Munich, Germany going back to Windows - Roritharr
http://www.neowin.net/news/munich-germany-realizes-that-deploying-linux-was-a-disaster-going-back-to-windows

======
pizzapill
This article is extremely misleading and false. They are in the process of
putting a expert commission in place that would give a opinion on migrating
back to windows or not. Not even this expert commission is in place now. The
original article in German states exactly this.

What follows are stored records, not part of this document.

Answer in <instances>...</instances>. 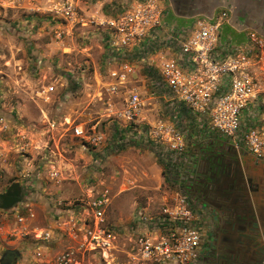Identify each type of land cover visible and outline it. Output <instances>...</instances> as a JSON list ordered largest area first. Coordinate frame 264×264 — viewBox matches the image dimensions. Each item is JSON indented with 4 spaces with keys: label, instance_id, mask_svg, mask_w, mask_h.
Masks as SVG:
<instances>
[{
    "label": "rangeland",
    "instance_id": "rangeland-1",
    "mask_svg": "<svg viewBox=\"0 0 264 264\" xmlns=\"http://www.w3.org/2000/svg\"><path fill=\"white\" fill-rule=\"evenodd\" d=\"M67 2L86 17H104L133 4V0H0V192L19 184L23 190L22 201L30 196L34 203L36 218L30 225L42 228L53 218L42 209L38 213V204L33 199L36 197L34 188L30 192L26 182L22 183L27 178L22 177L21 170L30 173L27 180L34 184L40 181L37 176L46 182L42 181L39 191L47 194L44 198L45 204L49 202L47 207L51 206L48 199L53 198L52 195L79 203L85 194H97L103 187H111L114 200L104 224L106 230L114 232V261L110 264H135L130 258L134 239L125 234L123 228L130 224L136 210L158 208L179 187H168L165 178L158 189L144 188L137 182L127 183L132 170L137 169L133 161L138 166L157 164L169 178L171 165H180L186 155L159 153L160 150L148 142L151 123L162 118L175 125L185 133L187 149L206 133L198 123L186 119V107L177 100L171 101L173 95L168 91L154 95L150 74L145 66L138 65L128 86L141 87L145 120L133 126L143 138L138 141L128 137L133 128L113 120L116 111L123 107V98L111 97L103 87L105 48L98 31L66 22L62 9ZM163 7V38L169 35L170 28L190 26L197 19H205L220 25L219 47L234 44L235 48L244 50L251 46L253 34L264 40V0H167L166 8L164 3ZM179 11L194 16L180 20L175 16ZM60 32L63 35L58 39ZM67 71H74L83 83L69 84L65 76ZM49 86L54 87L52 93L42 95V90ZM176 111L180 113L173 119ZM65 119L97 124V129L106 137L105 143L83 150L80 140L71 133L61 136L50 130L48 120ZM117 136L125 138L123 146L116 143ZM161 160L168 166H162ZM53 167L62 170L60 183L50 177ZM177 180L179 182L180 178ZM9 210V213L0 210V224L12 229L13 216ZM35 232L31 229L27 237L17 240L14 237L10 242L5 231L6 240L2 246L5 251L18 249L22 254L21 246L25 242L24 250L32 257L39 245L34 238L38 232ZM60 248L56 243L51 244L45 257L55 256ZM80 260L82 264H109L96 253L86 254Z\"/></svg>",
    "mask_w": 264,
    "mask_h": 264
},
{
    "label": "built area",
    "instance_id": "built-area-1",
    "mask_svg": "<svg viewBox=\"0 0 264 264\" xmlns=\"http://www.w3.org/2000/svg\"><path fill=\"white\" fill-rule=\"evenodd\" d=\"M163 12L162 0H133L128 8L122 7V11L104 17L81 15L69 2L62 9L63 18L72 26L98 31L105 48L103 87L111 97L123 98V107L116 111L113 120L133 128L128 136L132 140L143 138L133 126L145 120L141 87L128 86L138 65H143L150 74L154 95L168 91L173 95L171 101L184 105L203 132L223 137L235 147L264 159V40L253 34L251 46L244 50L234 44L219 47L220 25L205 19H197L190 26L170 28L169 35L163 38ZM62 35L58 33L57 38ZM65 74L69 84L83 83L74 71ZM53 90L49 86L41 94L47 96ZM178 113L173 119H177ZM48 122L53 132L61 136L71 133L80 140L83 150L102 146L106 141L97 124L77 119ZM149 137L148 142L159 153L181 156L187 152L185 133L165 119L151 123ZM124 142L122 136L116 137L119 146ZM183 159L179 165L182 170L185 156ZM29 174L23 173V178L28 179ZM50 177L60 183L62 170L53 167ZM26 188L32 192L36 185L30 180ZM52 196L53 220L42 228L30 225L36 218L30 196L11 209L14 227L9 226L8 240L27 237L32 229L38 232L34 238L39 244L34 256L27 255L15 264H82L80 258L92 253L109 264L114 261V232L104 228L106 213L114 200L113 189L105 186L97 194H85L79 203ZM202 214L181 187L158 208H139L123 228L134 239L130 258L135 264H201L202 256L212 246L211 227L203 221ZM53 243L62 249L46 258L45 251H50Z\"/></svg>",
    "mask_w": 264,
    "mask_h": 264
},
{
    "label": "flooded vegetation",
    "instance_id": "flooded-vegetation-1",
    "mask_svg": "<svg viewBox=\"0 0 264 264\" xmlns=\"http://www.w3.org/2000/svg\"><path fill=\"white\" fill-rule=\"evenodd\" d=\"M181 186L211 227L212 246L201 264H262L264 243L246 239L239 221L252 223L264 213V159L203 134L187 149Z\"/></svg>",
    "mask_w": 264,
    "mask_h": 264
},
{
    "label": "crops",
    "instance_id": "crops-1",
    "mask_svg": "<svg viewBox=\"0 0 264 264\" xmlns=\"http://www.w3.org/2000/svg\"><path fill=\"white\" fill-rule=\"evenodd\" d=\"M166 1L167 0H162L165 8H166ZM175 16H178V18H180V20H181L182 18L188 19V18H190V16H194V14H185V13H182L179 11V12H175ZM23 165L25 166V164H23ZM133 165H135V167L137 169L135 171L132 170V174L129 175L127 183L137 182V184H140L144 188H154V189H158L162 186V184L164 182V176H163V170L159 165H157V164H151L150 165V164L141 163L138 166L135 164V161H133ZM22 169H23V167H22ZM21 171H22V173L20 172V174L23 177V170H21ZM133 174H134V176H132ZM34 177H36V175ZM37 178L40 179V181L37 184L35 183L36 188H34L33 191H35L36 197H33V199L36 201V204H38V213H39L40 209H42L43 213L45 211H47L49 214H51L52 213V212H50L51 206L49 205L50 207H47V205H46V204H49V202H47L46 204L44 202V198L45 199L47 198L45 195H47V194L39 191V187L41 188L43 185V182L45 184H46V182L40 176H37ZM23 181L26 182V186L28 187V180L23 179L22 183H23ZM48 201H50V200L48 199ZM195 207L197 209H199L196 205H195ZM9 212H10V210L7 211V213H9ZM201 212H203V211H201ZM204 214H206V213H204ZM204 214H202L203 221L209 222V220L206 218L207 216L205 217ZM260 219L262 221V225H263L262 228L264 231V213H262L260 215ZM8 222L9 221H7V223ZM207 224H209V223H207ZM5 231H6V233L9 231V225L3 226L2 224H0V259H1V256L4 254L5 249H6L2 246V242L6 240V236L4 234ZM263 236H264V232H263ZM263 242H264V238H263ZM23 243H24L23 245L21 244L22 245L21 246L22 247V250H21L22 254H21V257L19 260H21V258H23V257H25V258L27 257V252H25V250H24V245H26L27 243H25V242H23Z\"/></svg>",
    "mask_w": 264,
    "mask_h": 264
},
{
    "label": "water",
    "instance_id": "water-1",
    "mask_svg": "<svg viewBox=\"0 0 264 264\" xmlns=\"http://www.w3.org/2000/svg\"><path fill=\"white\" fill-rule=\"evenodd\" d=\"M0 209L9 210L15 205L20 203L23 199V190L19 184L12 185L6 192L0 193ZM243 219V220H242ZM240 225L244 228L243 235L246 239L251 242H263V228L260 215L255 214L252 223L246 221V217H240ZM248 223V226H247ZM264 243V242H263ZM21 257L20 251L18 249H8L4 252L0 259V264H15Z\"/></svg>",
    "mask_w": 264,
    "mask_h": 264
},
{
    "label": "trees",
    "instance_id": "trees-1",
    "mask_svg": "<svg viewBox=\"0 0 264 264\" xmlns=\"http://www.w3.org/2000/svg\"><path fill=\"white\" fill-rule=\"evenodd\" d=\"M184 110L186 111V113H185L186 119L190 123L197 124V121L195 120V117L191 114V112L187 108H185ZM123 148H126V147H123ZM161 165L162 166H168L167 163H165L163 160H161ZM170 168L171 169L169 171V173H170L169 178H167V175H166L165 170L163 171V176L165 178V184L168 187L177 186V187H181L182 188V186L180 185V183L177 180L178 177L180 176V173L179 172L182 170V166H179V165L176 166L175 164H172ZM171 172H173V173H171Z\"/></svg>",
    "mask_w": 264,
    "mask_h": 264
}]
</instances>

From what I gathered from German news the last couple of years is the
following: The mayor Dieter Reiter is very Pro-Microsoft, so is his second in
command. The levels below that are happy with Linux or want to deal with the
whole issue rationally. Many employees are not happy with Linux, but its not
clear to which extend. IT is very happy with Linux, but they would need around
20% more staff.

Although Microsoft claims otherwise the migration to Linux hasn't cost the
city a dime more. They'll save a lot of money in the future and were able to
give a lot of engineering effort back to the community. In the long run its
way cheaper than a Microsoft solution.

Full Disclosure: I'm a avid Linux user myself, but I'm not sure if its the
right OS for administrative work. Especially since everybody still uses MS
Office formats.

------
froh42
That article is from Aug 2014 and it seemed to be kind of a red herring at the
time.

However there are several factions (pro- and anti-Microsoft) at work and only
time will tell what happens.

------
higherpurpose
> Issues arose when the Linux OS users tried to work with those outside the
> city and they were unable to share files easily with those on other
> applications.

Hmm...I wonder why that is. Oh wait, I know - because they are all using
proprietary formats from Microsoft, and Microsoft makes sure to modify even
the almost-standards they have with each new iteration just to break previous
compatibility with other apps.

So how do you treat such an abusive company that does it best to abuse you and
keep world governments _hostage_ to its software? Why you go back to it and
give it even more money, of course! What else _could_ be the solution? A
national enforcement of open formats to ensure everything is nice and
compatible? No, that's just crazy talk. Decades-old beholding to a single
monopolistic company sounds so much easier...just embrace it.